Refreshingly, however, Roethlisberger has pinned Pittsburgh’s early struggles on his own poor play. Following the surprise Week Three loss to Chicago, the veteran signal-caller pointed to his own inefficiencies when explaining the Steelers’ offensive ineptitude. “I didn’t play well enough to win”, he told ESPN last week, “We lost the game because of me, because I didn’t play well enough”. If Pittsburgh’s primary problem is indeed the quarterback position, then we shouldn’t be too quick to push the panic button. Roethlisberger has the experience and self-awareness to remedy any mechanical issues.
But if the Steelers are to find rhythm on offense going forward, Roethlisberger will need to put more trust in his elite coterie of weapons. At times this season, he has been caught forcing throws to Brown — irrespective of whether his No.1 receiver has been the best available option. Although AB has put up a pair of 10-catch games, he has often been targeted in heavy coverage, leading to a number of missed opportunities for crucial pick-ups in critical situations. Roethlisberger, it should be said, is keenly aware that he has exhibited an unhelpful hastiness in selecting his targets. Involving more of his top-tier weapons will be a priority for the All-Pro quarterback on this afternoon.
Ordinarily, a trip to face the Baltimore Ravens would be a tricky spot for a team looking to reignite a lackluster offense. Not since 2012 have the Steelers picked up a win at M&T Bank Stadium, and the Ravens’ defense has typically had success in neutralizing Pittsburgh’s offense. Indeed, the Ravens are 4-1 straight up against the Steelers in their last five meetings and 3-2 against the spread. If history is anything to go by, then this has the feel of a match-up Pittsburgh could, frankly, do without.
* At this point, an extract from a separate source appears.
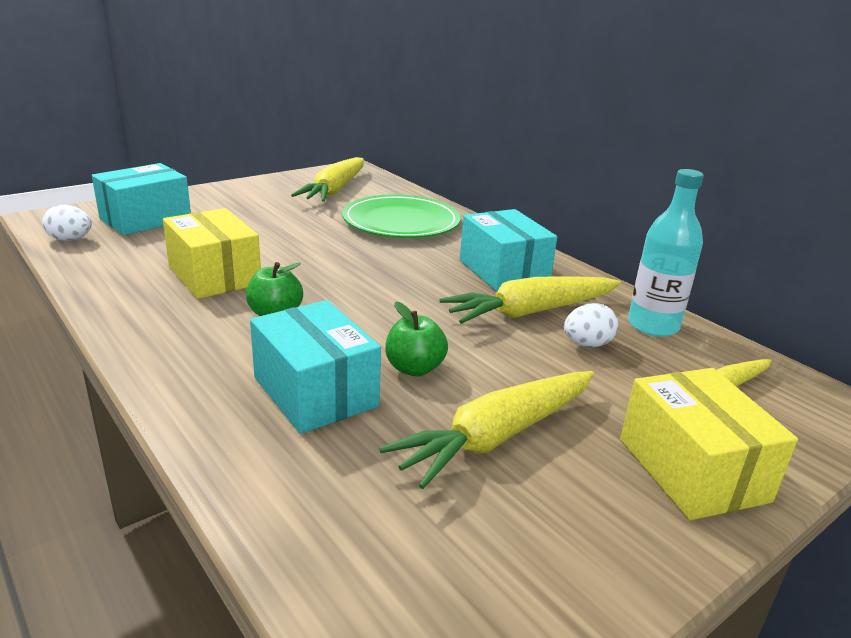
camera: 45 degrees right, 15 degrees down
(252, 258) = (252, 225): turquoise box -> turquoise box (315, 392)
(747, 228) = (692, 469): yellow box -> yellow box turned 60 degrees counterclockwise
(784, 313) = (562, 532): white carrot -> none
The Steelers might, however, be arriving in Baltimore at an opportune time. The Ravens’ re-designed defense was exposed last weekend in London when it gave up 44 against a Jacksonville offense that is far from fear-inducing. Their outing at Wembley was an exercise in humiliation on both sides of the ball. It will take a strong resolve for the Ravens to put the game behind them when they return to more familiar surroundings today.
If it was the travel that affected Baltimore last week then the Ravens could be in for another long afternoon. Despite having the coaching advantage, John Harbaugh’s team is coming off not just a disrupted-week, but a game in which the defense gave up an alarming 410 yards. Although we know that Baltimore is much stronger of defense than was demonstrated last week, they will be without key defensive personnel in Brandon Williams and Brent Urban, and in Pittsburgh they will find a level of competition far surpassing anything they have encountered so far this year. If the Steelers are to take the edge in the AFC North race, and address their concerning offensive struggles, then a strong-outing in Baltimore will be essential. Roethlisberger & co. know what adjustments need to be made, and solid display against a tired and depleted Ravens defense would do a lot to help the offensive unit find its groove once again.
A win — coupled with a strong offensive display — in Baltimore today is precisely what the Steelers need to put last week’s fiasco behind them. They might just be arriving in Baltimore at exactly the right time.